Generally, your data will be deleted after withdrawing your consent or objecting to the processing of your data, provided that the storage of data is not necessary to fulfill a legal obligation or to assert, exercise or defend legal claims. Further processing will only take place if you have expressly consented to the further use of your data or if we have reserved the right to process the data in excess thereof under the permission of applicable laws.

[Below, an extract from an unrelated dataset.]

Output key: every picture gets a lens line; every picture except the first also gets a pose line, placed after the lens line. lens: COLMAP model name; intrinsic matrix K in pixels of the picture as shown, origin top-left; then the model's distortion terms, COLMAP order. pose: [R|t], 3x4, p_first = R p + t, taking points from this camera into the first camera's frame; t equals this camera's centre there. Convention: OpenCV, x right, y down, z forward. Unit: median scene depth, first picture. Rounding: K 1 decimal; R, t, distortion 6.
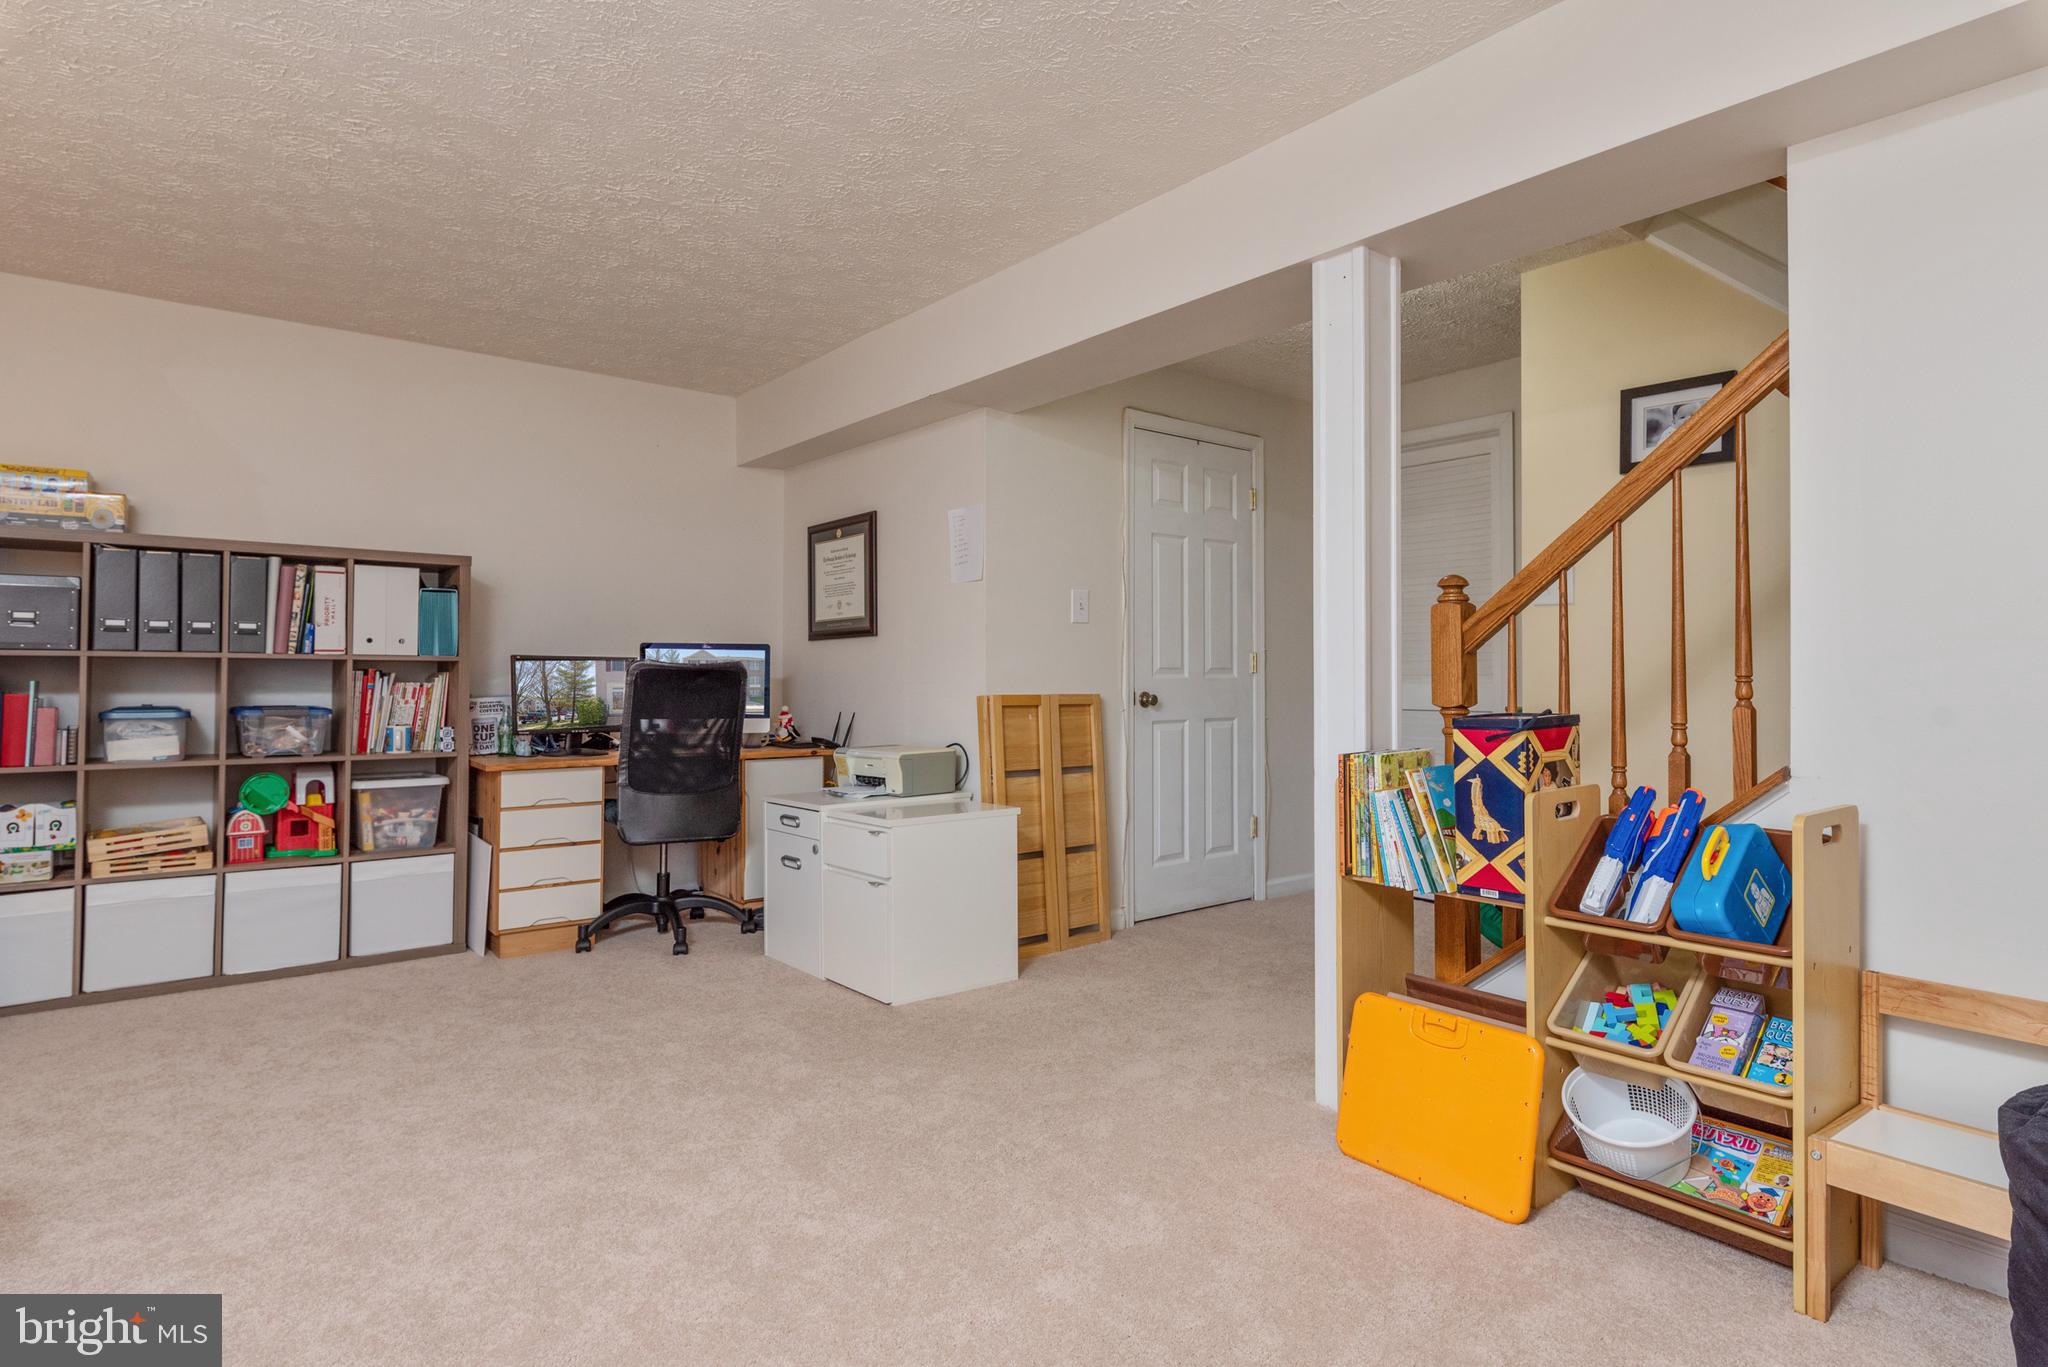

Instead of deleting your data, it is possible that the data may be made anonymous. In this case, any personal reference will irretrievably be removed, which is why the deletion obligations under data protection law also cease to apply.

Your Rights
According to current data protection laws, you enjoy the following rights regarding the processing of personal data:

Right of access (information about the data we process about you),
Right to rectification (correction of incorrect data),
Right to restriction of processing (limitation of data processing),
Right to data portability,
Right to object and the
Right to erasure (data deletion – “right to be forgotten”).
If the processing of your personal data is based on our legitimate interest, you have the right, to object any time to the processing of your data for reasons arising out of the particular situation; this applies in particular to the processing of data for the purpose of direct marketing.
If the processing of your data is based on your consent, you have the right to withdraw the consent at any time with future effect. Such withdrawal shall not affect the lawfulness of the data processing up to the date of withdrawal.

If you believe that our processing of your data is violating applicable data protection laws or if your privacy rights have otherwise been violated, please contact us using the contact details provided in point I above. In this way, we get to know and understand your concerns and can respond accordingly.

You also have the right to file a complaint with the national competent data protection authority. In Austria it is the:

Österreichische Datenschutzbehörde
Barichgasse 40-42, 1030 Wien, Österreich
Tel.: +43 1 52 152-0, dsb@dsb.gv.at

Amendment of this privacy policy
Due to the further development of our website and offers about it or due to changed legal or official requirements, it may become necessary to change this data protection declaration.